• [Task description]: Return the whole "Demon Speeding" single text below, with every line unchanged.

• [Selected passage]:
━━━━━━
Single by Rob Zombie

from the album The Sinister Urge
- B-side: "House of 1000 Corpses"
- Released: July 2002
- Recorded: 2001
- Studio: Chop Shop, Hollywood, California
- Genre: Industrial metal; groove metal; symphonic metal;
- Length: 3:43
- Label: Geffen
- Songwriters: Rob Zombie Scott Humphrey
- Producers: Rob Zombie Scott Humphrey

Rob Zombie singles chronology
| "Never Gonna Stop (The Red Red Kroovy)" (2001) | "Demon Speeding" (2002) | "Two-Lane Blacktop" (2003) |

= Demon Speeding =

"Demon Speeding" is a song by American rock musician Rob Zombie. It was released in July 2002 as the second and final single from his second studio album, The Sinister Urge (2001). It can also be found on his compilation album Past, Present & Future.
━━━━━━
• [Data listing]:
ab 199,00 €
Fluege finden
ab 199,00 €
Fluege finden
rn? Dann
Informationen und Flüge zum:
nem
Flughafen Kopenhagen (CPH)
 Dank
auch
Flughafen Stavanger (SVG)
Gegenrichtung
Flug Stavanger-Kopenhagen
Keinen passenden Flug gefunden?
━━━━━━
• [Answer to the exercise]:
Single by Rob Zombie

from the album The Sinister Urge
- B-side: "House of 1000 Corpses"
- Released: July 2002
- Recorded: 2001
- Studio: Chop Shop, Hollywood, California
- Genre: Industrial metal; groove metal; symphonic metal;
- Length: 3:43
- Label: Geffen
- Songwriters: Rob Zombie Scott Humphrey
- Producers: Rob Zombie Scott Humphrey

Rob Zombie singles chronology
| "Never Gonna Stop (The Red Red Kroovy)" (2001) | "Demon Speeding" (2002) | "Two-Lane Blacktop" (2003) |

= Demon Speeding =

"Demon Speeding" is a song by American rock musician Rob Zombie. It was released in July 2002 as the second and final single from his second studio album, The Sinister Urge (2001). It can also be found on his compilation album Past, Present & Future.